PAGE TEXT:
==================================================
How should I clean wood floors that have been covered up since 1946?


Found under carpet, then pad, then linoleum, then newspaper. Some of the newspaper is stuck to the floor, but all in all floor in good shape.

q how should i clean wood floors that have been covered up since 1946
  8 answers
  • Gary B Gary B on Nov 24, 2018

    I t depends on the desired look, If you are going for rustic, clean it and polyurethane. If a smoother surface is desired then have it professionally sanded and stained the color you want and sealed. Looks like pine to me, a softer wood that was intended to have the linoleum over it but looks great as a finished floor. Keep the big dogs off of it and put felt pads on all your furniture legs.

  • Oliva Oliva on Nov 24, 2018

    Your floors may be oak, given their age.

    You may be pleasantly surprised at how well they clean up if sanded down to bare wood with an orbital sander and 60 grit, 80 grit, 100 grit, 150 grit, 220 grit sandpaper. Use a "mouse sander" for corners. Do small sections at a time, and keep track of your sanding strokes, to avoid creating low points. Wear knee pads, goggles, face mask, and anti vibration gloves.

    Vacuum between sandings.

    Tack cloth before staining and sealing with a good quality poluurethane or similar.

    The dark color may be only from age and oxidation.

  • Nancy Busz Hansel Nancy Busz Hansel on Nov 24, 2018

    So lucky!

  • Rini Rini on Nov 24, 2018

    The dark patina on your floors is fabulous! If I were you, I would just clean them well -as in normal cleaning process- and keep them as that! Why would you want to sand them down and then tint them to add a fake version of what you already have!?! Nothing can ever surpass the beautiful look of natural patina.

    Oh! Also because they have been covered for so long, I can see in your photo that they are in tip-top shape! How lucky can you get? wooohooooo!!!!

  • Joanne lueke Joanne lueke on Nov 24, 2018

    Just be careful as that linoleum probably contains asbestos. Wear a mask for removing the rest and cleaning up any dust/debris. Those floors look amazing and in good shape. Best wishes for the kitchen of your dreams!

  • Rini Rini on Nov 25, 2018

    oh, nooo!! not turpentine! that would definitely strip them bad.

    because i am not there, I can't see what sort of dirt is there, but i recommend that you sweep them really well, even vacuum them if needed, and then proceed as you would with other floors, except, don't wet them too much. I would use a soap meant for wood, you can try this one ( and make sure you do a small area at a time; use the oil soap according to its instructions and do small areas to ensure that you can treat the floor evenly. once you are done with the whole area it should look super pretty and you can then determine whether you want to poly, varnish, or wax it. Personally, and depending on the amount of traffic that room is subjected to, I would probably just do wax, -our ancestors had only that and their floors were amazing!- otherwise, I would use a satin polycrylic. I have used Minwax but I looked and found this that is meant for hight traffic floors, for you ( -follow the directions and you should have beautiful floors to last for ages!

    hope this helps!
==================================================
DATA EXCERPT:
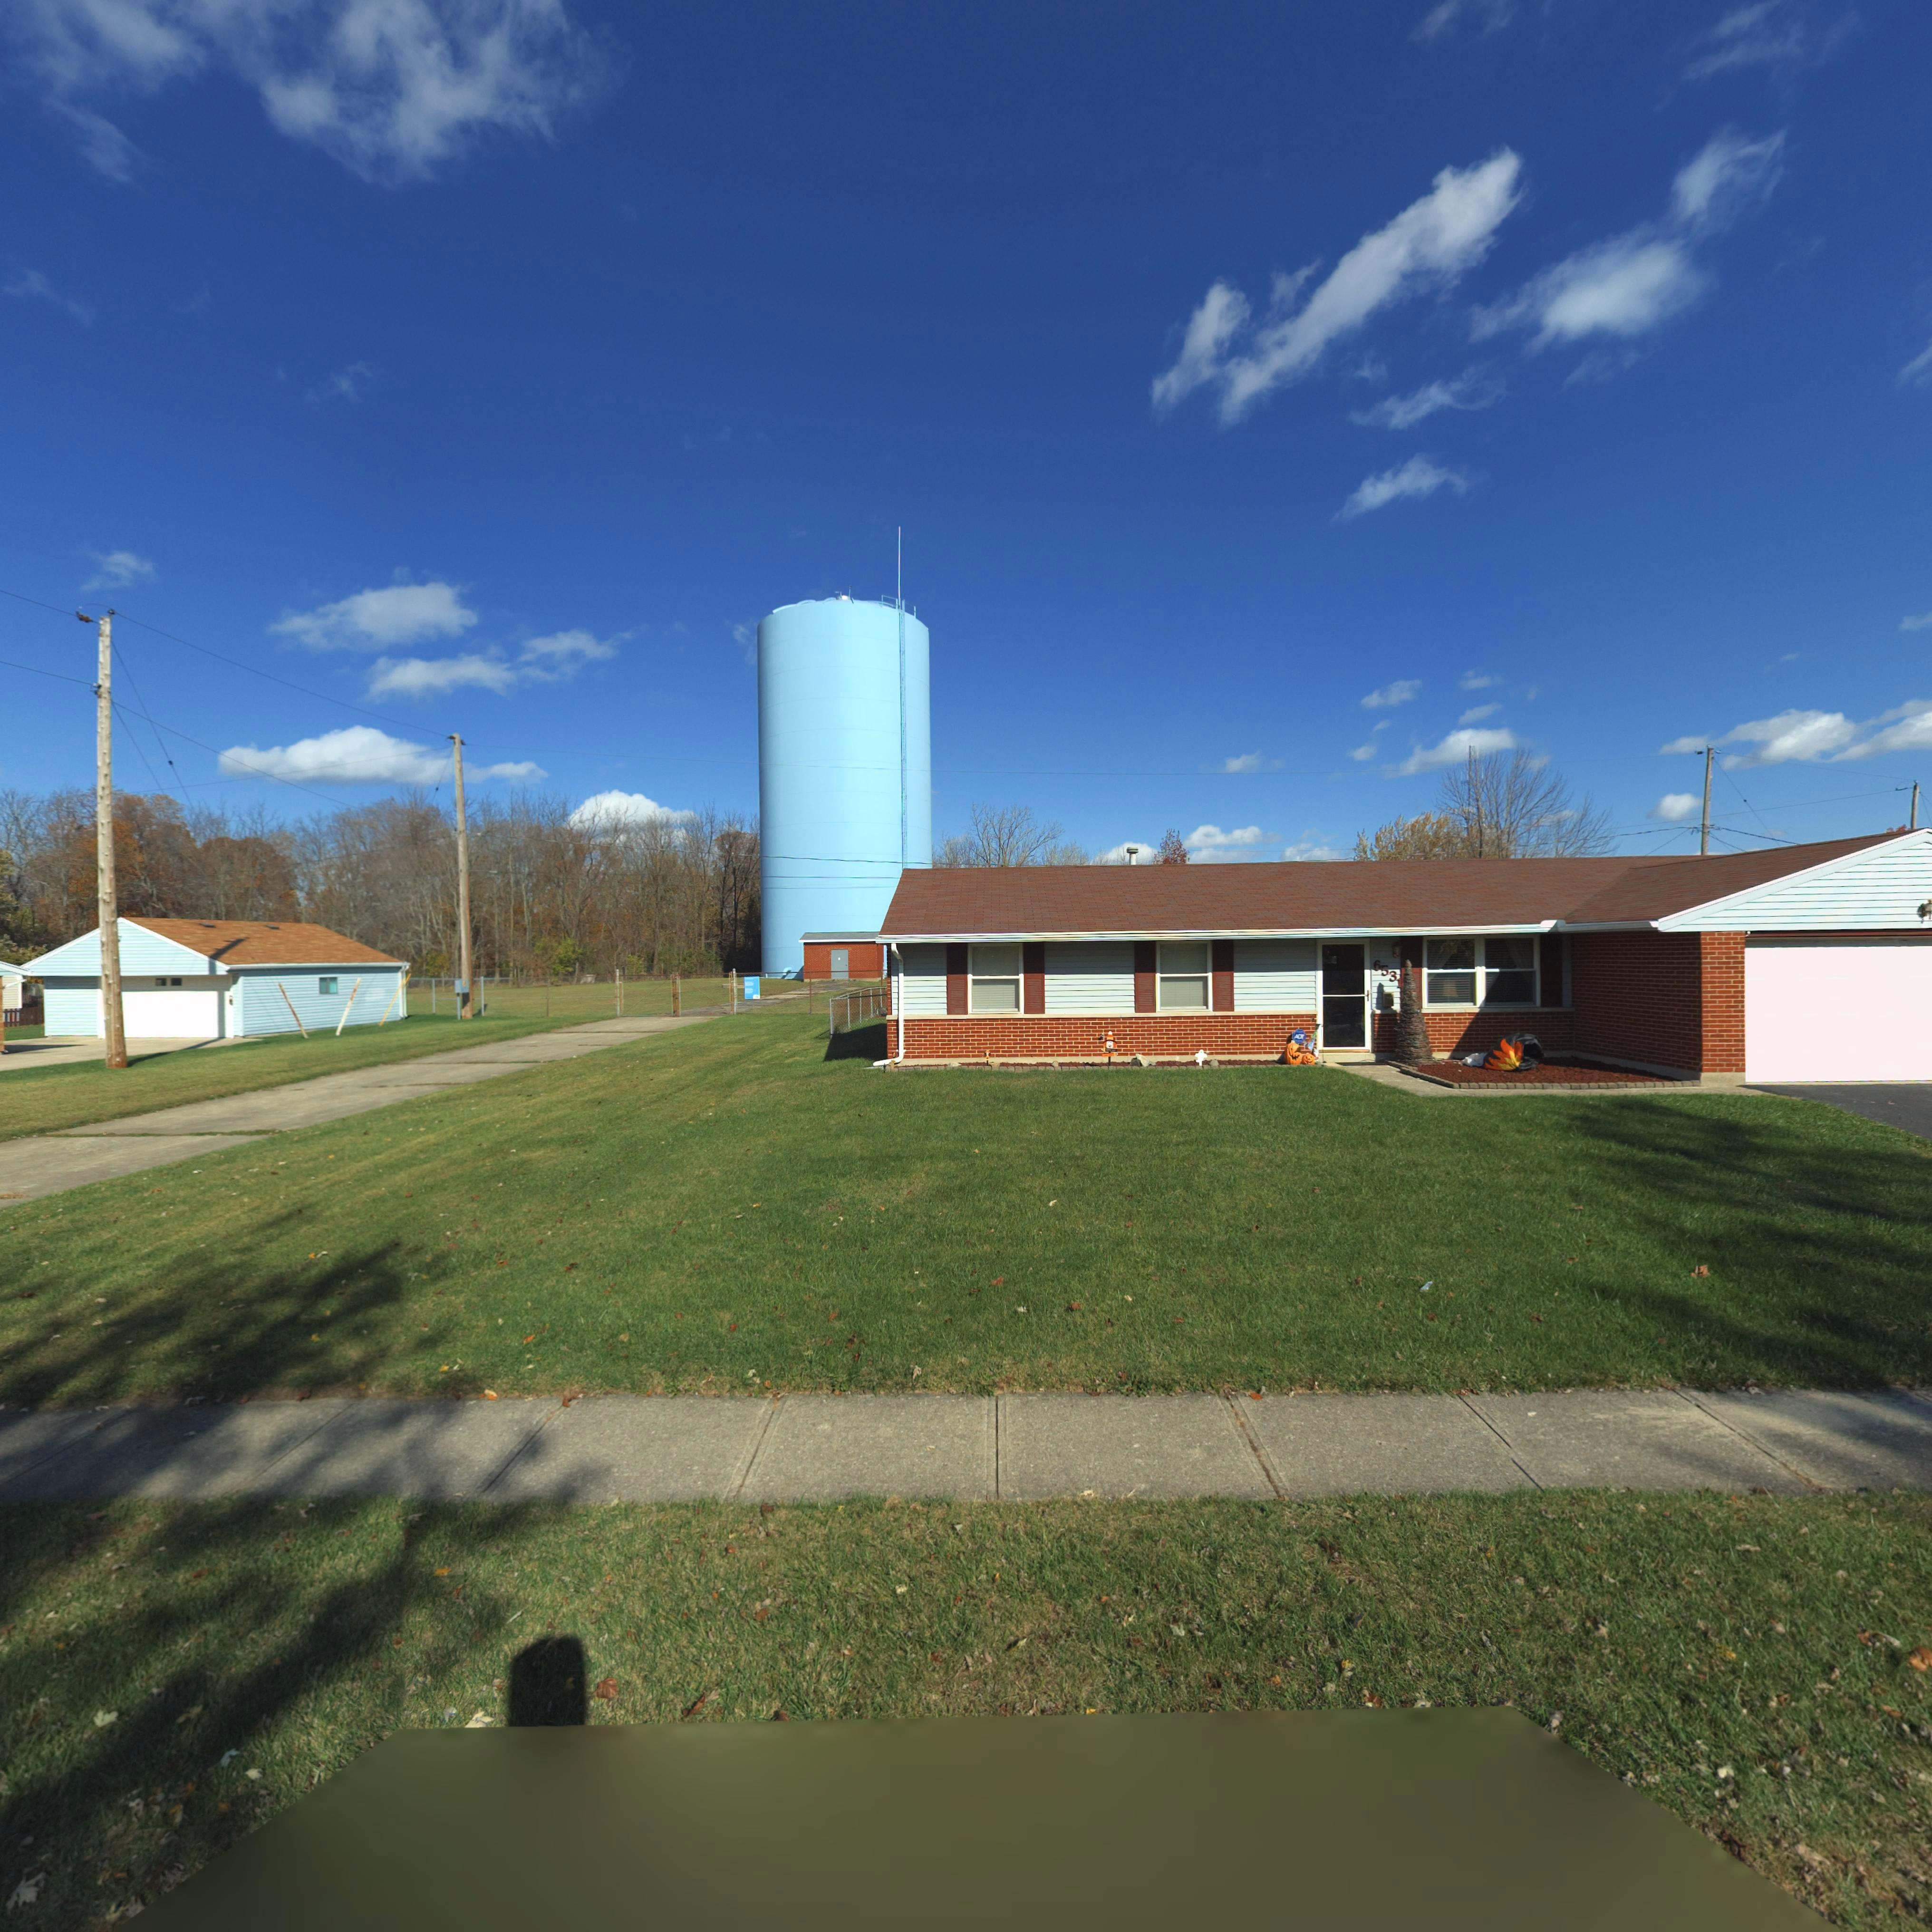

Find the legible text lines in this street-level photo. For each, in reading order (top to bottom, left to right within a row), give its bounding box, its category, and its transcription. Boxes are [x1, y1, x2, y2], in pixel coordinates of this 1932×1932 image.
==================================================
YOUR GOAL: Change "patina" to "finish" in the wood floor thread from "The dark color" to "of natural patina.", and give that part again.

FINAL RESULT:
The dark color may be only from age and oxidation.

  • Nancy Busz Hansel Nancy Busz Hansel on Nov 24, 2018

    So lucky!

  • Rini Rini on Nov 24, 2018

    The dark finish on your floors is fabulous! If I were you, I would just clean them well -as in normal cleaning process- and keep them as that! Why would you want to sand them down and then tint them to add a fake version of what you already have!?! Nothing can ever surpass the beautiful look of natural finish.